Open jmlorenzi opened 8 years ago

jmlorenzi commented 8 years ago

I see that in some example models a lattice_size parameter appears... Is this deprecated or still used in the current version of the code? Ditto for print_every and total_steps

EDIT: Also the same question for the output section of the xml files

mhoffman commented 8 years ago

Yes, I would say we should regard all of these as deprecated (at least in this location). They where initially all put in these different places to make the model/results specification as complete as possible. However I think practice has shown that it is more intuitive keep all runtime parameters in kmos.run (or function calls therein) and only put actual model parameters into kmos.types and class instances therein.

I think this split is more intuitive because specifying a model is one type of activity (possible involving electronic structure calculations) and converging, running, analyzing model and extracting observables is another type of activity. And both may happen on different filesystems and by different users etc. ... However I did not realize this in the beginning. My bad.

I am happy to refactor these parameters out if you think they lead to confusion. What do you think?
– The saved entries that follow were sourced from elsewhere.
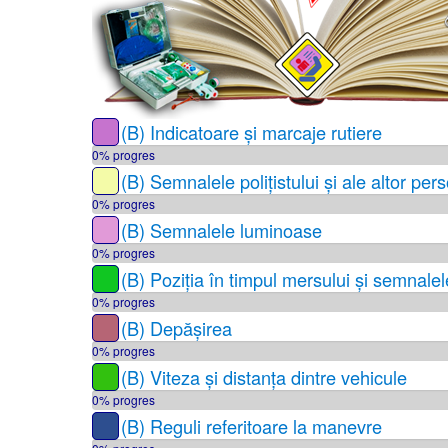
(B) Indicatoare și marcaje rutiere
0% progres
(B) Semnalele polițistului și ale altor per
0% progres
(B) Semnalele luminoase
0% progres
(B) Poziția în timpul mersului și semnale
0% progres
(B) Depășirea
0% progres
(B) Viteza și distanța dintre vehicule
0% progres
(B) Reguli referitoare la manevre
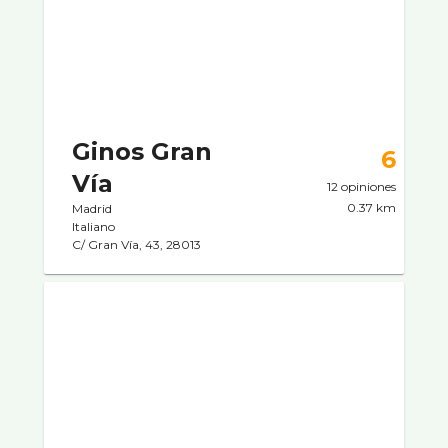
Ginos Gran
6
Ví­a
12 opiniones
0.37 km
Madrid
Italiano
C/ Gran Ví­a, 43, 28013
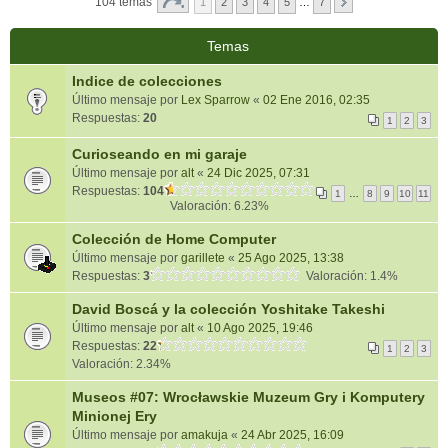
104 temas
1
2
3
4
5
…
7
Temas
Indice de colecciones
Último mensaje por
Lex Sparrow
«
02 Ene 2016, 02:35
Respuestas:
20
1
2
3
Curioseando en mi garaje
Último mensaje por
alt
«
24 Dic 2025, 07:31
Respuestas:
104
1
…
8
9
10
11
Valoración: 6.23%
Colección de Home Computer
Último mensaje por
garillete
«
25 Ago 2025, 13:38
Respuestas:
3
Valoración: 1.4%
David Boscá y la colección Yoshitake Takeshi
Último mensaje por
alt
«
10 Ago 2025, 19:46
Respuestas:
22
1
2
3
Valoración: 2.34%
Museos #07: Wrocławskie Muzeum Gry i Komputery
Minionej Ery
Último mensaje por
amakuja
«
24 Abr 2025, 16:09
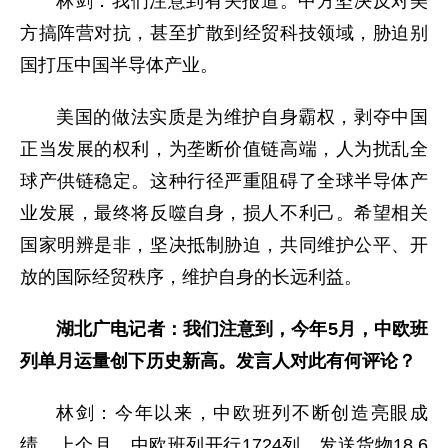
林剑：我们注意到有关报道。中方坚决反对美
方搞阵营对抗，甚至扩散到经贸科技领域，胁迫别
国打压中国半导体产业。
美国的做法实质是为维护自身霸权，剥夺中国
正当发展的权利，为垄断价值链高端，人为扰乱全
球产供链稳定。这种行径严重阻碍了全球半导体产
业发展，最终将反噬自身，损人不利己。希望相关
国家明辨是非，坚决抵制胁迫，共同维护公平、开
放的国际经贸秩序，维护自身的长远利益。
湖北广电记者：我们注意到，今年5月，中欧班
列单月运量创下历史新高。发言人对此有何评论？
林剑：今年以来，中欧班列不断创造亮眼成
绩。上个月，中欧班列开行1724列，发送货物18.6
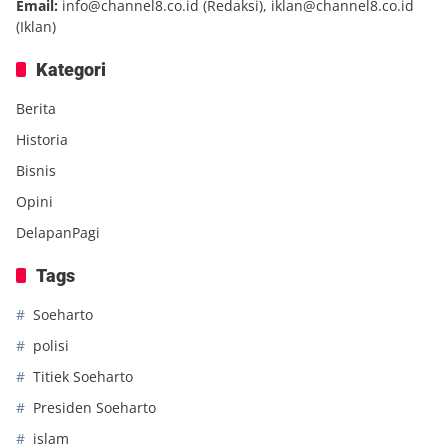
Email:
info@channel8.co.id
(Redaksi),
iklan@channel8.co.id
(Iklan)
Kategori
Berita
Historia
Bisnis
Opini
DelapanPagi
Tags
Soeharto
polisi
Titiek Soeharto
Presiden Soeharto
islam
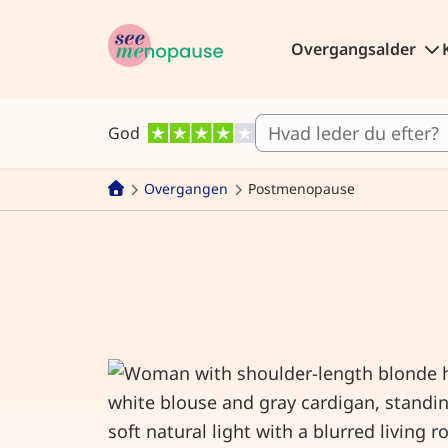
Overgangsalder
God
Overgangen
Postmenopause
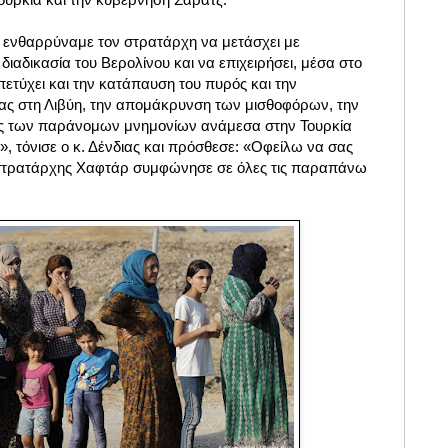
 ενθαρρύναμε τον στρατάρχη να μετάσχει με
διαδικασία του Βερολίνου και να επιχειρήσει, μέσα στο
ετύχει και την κατάπαυση του πυρός και την
ας στη Λιβύη, την απομάκρυνση των μισθοφόρων, την
ς των παράνομων μνημονίων ανάμεσα στην Τουρκία
, τόνισε ο κ. Δένδιας και πρόσθεσε: «Οφείλω να σας
ο στρατάρχης Χαφτάρ συμφώνησε σε όλες τις παραπάνω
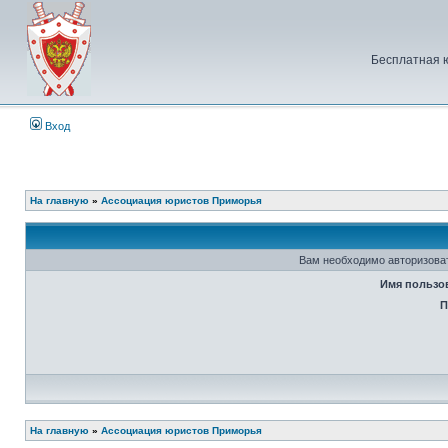
Бесплатная 
Вход
На главную
»
Ассоциация юристов Приморья
Вам необходимо авторизоват
Имя пользо
П
На главную
»
Ассоциация юристов Приморья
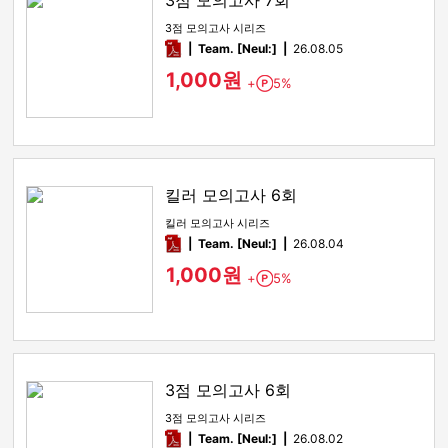
3점 모의고사 7회
3점 모의고사 시리즈
pdf
Team. [Neul:]
26.08.05
1,000원
+
5%
Point
킬러 모의고사 6회
킬러 모의고사 시리즈
pdf
Team. [Neul:]
26.08.04
1,000원
+
5%
Point
3점 모의고사 6회
3점 모의고사 시리즈
pdf
Team. [Neul:]
26.08.02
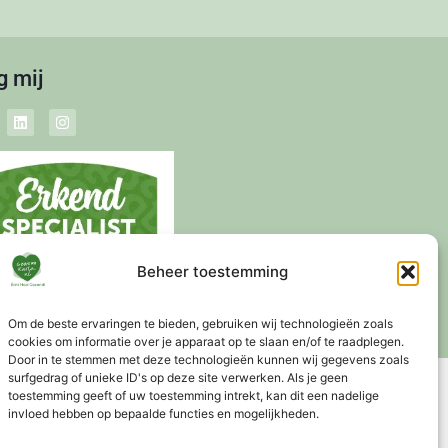
g mij
Beheer toestemming
Om de beste ervaringen te bieden, gebruiken wij technologieën zoals
cookies om informatie over je apparaat op te slaan en/of te raadplegen.
Door in te stemmen met deze technologieën kunnen wij gegevens zoals
surfgedrag of unieke ID's op deze site verwerken. Als je geen
toestemming geeft of uw toestemming intrekt, kan dit een nadelige
ng vanaf €75,-
invloed hebben op bepaalde functies en mogelijkheden.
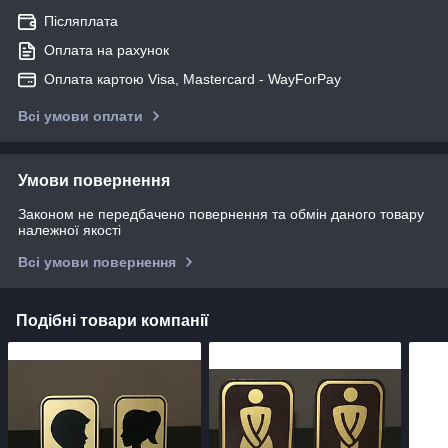
Післяплата
Оплата на рахунок
Оплата картою Visa, Mastercard - WayForPay
Всі умови оплати
Умови повернення
Законом не передбачено повернення та обмін даного товару
належної якості
Всі умови повернення
Подібні товари компанії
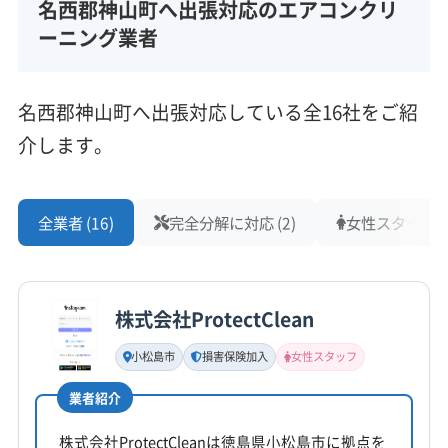
名西郡神山町へ出張対応のエアコンクリ
ーニング業者
名西郡神山町へ出張対応している全16社をご紹
介します。
全業者 (16)
完全分解に対応 (2)
女性スタッフ在籍
株式会社ProtectClean
小松島市
損害保険加入
女性スタッフ
業者紹介
株式会社ProtectCleanは徳島県小松島市に拠点を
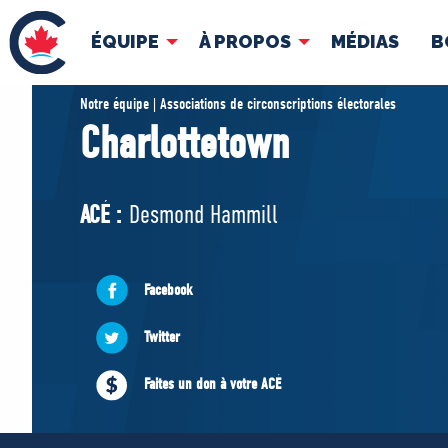
ÉQUIPE
À PROPOS
MÉDIAS
B
ÉQUIPE
À 
Notre équipe | Associations de circonscriptions électorales
Charlottetown
Pierre Poilievre
Docume
Vos députés conservateurs
ACÉ :
Desmond Hammill
Cabinet fantôme
Exécutif national
ACÉ
Facebook
Twitter
Faites un don à votre ACÉ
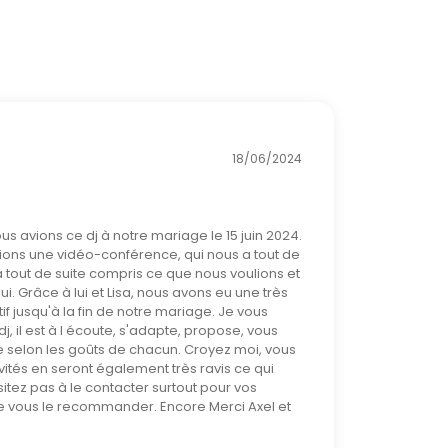
18/06/2024
us avions ce dj à notre mariage le 15 juin 2024.
vions une vidéo-conférence, qui nous a tout de
, a tout de suite compris ce que nous voulions et
i. Grâce à lui et Lisa, nous avons eu une très
f jusqu'à la fin de notre mariage. Je vous
il est à l écoute, s'adapte, propose, vous
 selon les goûts de chacun. Croyez moi, vous
vités en seront également très ravis ce qui
sitez pas à le contacter surtout pour vos
e vous le recommander. Encore Merci Axel et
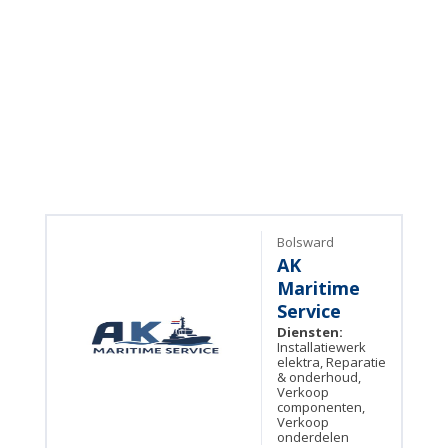
Bolsward
AK
Maritime
Service
Diensten:
Installatiewerk
elektra, Reparatie
& onderhoud,
Verkoop
componenten,
Verkoop
onderdelen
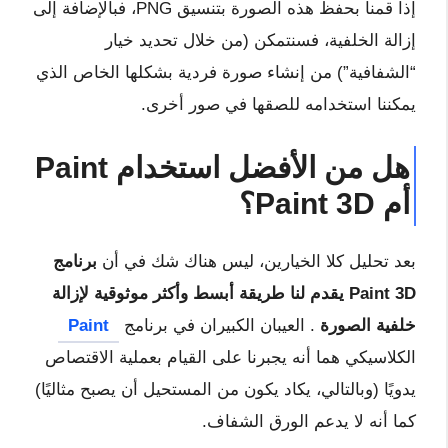
إذا قمنا بحفظ هذه الصورة بتنسيق PNG، فبالإضافة إلى
إزالة الخلفية، فسنتمكن (من خلال تحديد خيار
“الشفافية”) من إنشاء صورة فردية بشكلها الخاص الذي
يمكننا استخدامه للصقها في صور أخرى.
هل من الأفضل استخدام Paint
أم Paint 3D؟
بعد تحليل كلا الخيارين، ليس هناك شك في أن
برنامج
Paint 3D يقدم لنا طريقة أبسط وأكثر موثوقية لإزالة
خلفية الصورة
. العيبان الكبيران في برنامج
Paint
الكلاسيكي هما أنه يجبرنا على القيام بعملية الاقتصاص
يدويًا (وبالتالي، يكاد يكون من المستحيل أن يصبح مثاليًا)
كما أنه لا يدعم الورق الشفاف.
Talking about standardizing the evaluation work-flow: What do you think is the best way to do this? I think there should be standard way to evaluate models (and possible create plots). However one can also go a long way by providing documentation for more complicated operations. That way we capture both the standard use case for equilibrating/sampling rates and coverages but also allow advanced users to hack and extend these capabilities. For catmap I am planning on devising a command line call. Currently the specification looks as follows:

Usage: catmap run_kmc -E <N> -S <N>
Options :
    -E, --equilibration-steps (default: 1e8)
        number of equilibration steps before sampling
        CHECK CAREFULLY IF SUFFICIENT

    -S, --sampling-steps (default 1e8)
       number of sampling steps to calculate rates
       and coverages.
       CHECK CAREFULLY IF SUFFICIENT

    -s, --single-point
      Force 'catmap run_kmc'  to only evalute one descriptor point
      and finish evaluation.
      Otherwise the model runner will keep evaluating descriptor
      points until they are all exhausted.

    -n, --dont-run
     If 'catmap run_kmc' should only plot results and
     not evaluate any descriptor points

    -p, --print
     If 'catmap run_kmc' should plot results

    -c, --initial-configuration
     Pick how the kmc model runner initializes the lattice.
     Currently implemented are:
     probabilistic [default], empty, species:<species_name>, and majority.

When coming from the catmap side the sampled parameters (e.g. temperature, pressure, descriptors, ...) are specified in the CatMAP model input file (*.mkm). Maybe in the kmos case we could make kmos run behave like catmap run_kmc (or similar) if the user puts a file like run.py into the same directory? I think it should make nice plots for single-parameter scans (line plots) and two parameters (contour plots). Furthermore it should provide some useful output for single-point time-series. What other use cases can you think of?

jmlorenzi commented 8 years ago

Hi Max,

Regarding these "deprecated" parameters: I only came to notice them because the source code generated by otf for some of these example models crashed when it tryed to evaluate lattice_size, as its value was "20 20" (at initialization, models built with otf use python to evaluate all user parameters and stores them in fortran variables). I do not think they lead to confusion... may be we could keep them, depending on what is decided in the issue you raised.

My initial comment on having kmos output default output is for two main reasons: 1) I have the impression that it might be an early barrier for newcomers (the only evidence I have is an old issue raised here, but it seems plausible) 2) I have found that sometimes I regret not having 'pulled out' more information from model runs. In particular I think we should evaluate the posibility of dumping procstat to a file during normal execution, in a way that can be turned on/off with a simple flag in methods from kmos.run. I don't how huge these files might be...

Regarding you specific points:

kmos defrun --nrelax 1e7 --nsample 2e8 --p-cogas 1e-3 --t 650

And this should write some messages to stdout, and one or more files.